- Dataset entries
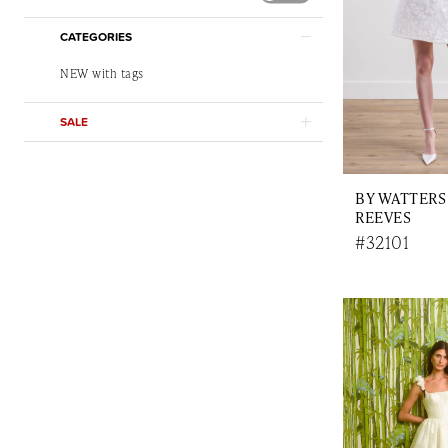
CATEGORIES
NEW with tags
SALE
BY WATTERS
REEVES
#32101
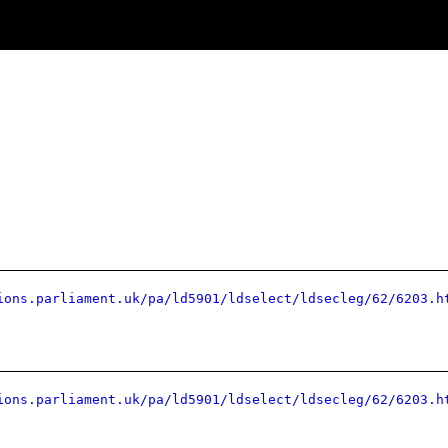
ions.parliament.uk/pa/ld5901/ldselect/ldsecleg/62/6203.h
ions.parliament.uk/pa/ld5901/ldselect/ldsecleg/62/6203.h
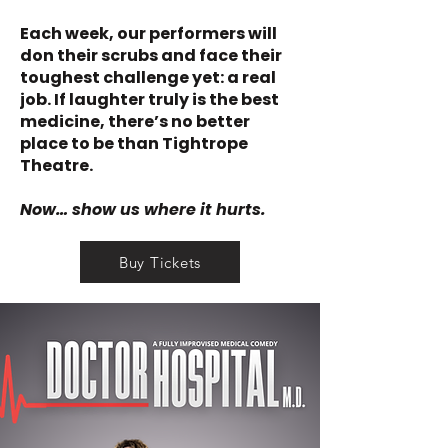
Each week, our performers will
don their scrubs and face their
toughest challenge yet: a real
job. If laughter truly is the best
medicine, there’s no better
place to be than Tightrope
Theatre.
Now… show us where it hurts.
Buy Tickets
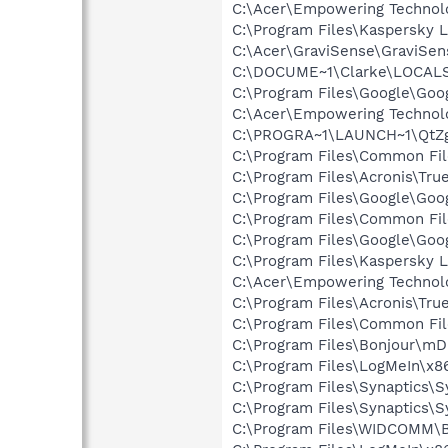
C:\Acer\Empowering Techno
C:\Program Files\Kaspersky L
C:\Acer\GraviSense\GraviSen
C:\DOCUME~1\Clarke\LOCALS
C:\Program Files\Google\Goo
C:\Acer\Empowering Technol
C:\PROGRA~1\LAUNCH~1\QtZg
C:\Program Files\Common Fil
C:\Program Files\Acronis\Tr
C:\Program Files\Google\Goo
C:\Program Files\Common Fil
C:\Program Files\Google\Goo
C:\Program Files\Kaspersky L
C:\Acer\Empowering Technol
C:\Program Files\Acronis\Tr
C:\Program Files\Common Fil
C:\Program Files\Bonjour\m
C:\Program Files\LogMeIn\x8
C:\Program Files\Synaptics\
C:\Program Files\Synaptics\
C:\Program Files\WIDCOMM\B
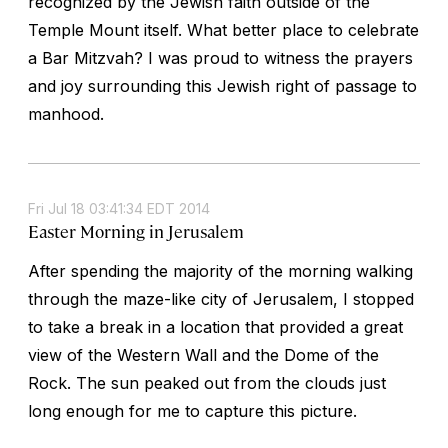
recognized by the Jewish faith outside of the
Temple Mount itself. What better place to celebrate
a Bar Mitzvah? I was proud to witness the prayers
and joy surrounding this Jewish right of passage to
manhood.
Fri Jul 18 03:41:34 EDT 2014
Easter Morning in Jerusalem
After spending the majority of the morning walking
through the maze-like city of Jerusalem, I stopped
to take a break in a location that provided a great
view of the Western Wall and the Dome of the
Rock. The sun peaked out from the clouds just
long enough for me to capture this picture.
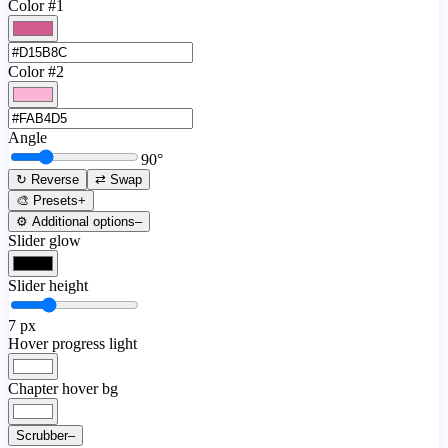
Color #1
Color #2
Angle
90
°
↻ Reverse
⇄ Swap
🎨 Presets
+
⚙️ Additional options
–
Slider glow
Slider height
7
px
Hover progress light
Chapter hover bg
Scrubber
–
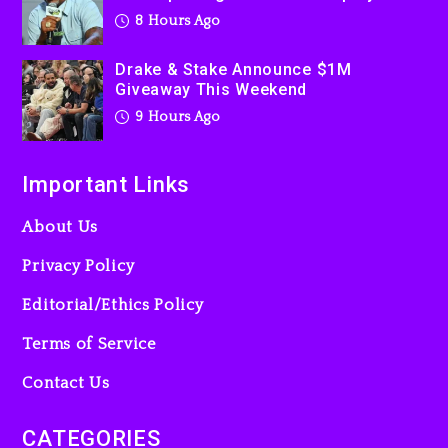
Used AI On “Vultures 2” And
8 Hours Ago
“Bully”
1 day ago
Drake & Stake Announce $1M
Giveaway This Weekend
9 Hours Ago
Important Links
About Us
Privacy Policy
Editorial/Ethics Policy
Terms of Service
Contact Us
CATEGORIES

- Directive
The answer should consist of every line above in which "Jewish" appears.

- Answer area
recognized by the Jewish faith outside of the
and joy surrounding this Jewish right of passage to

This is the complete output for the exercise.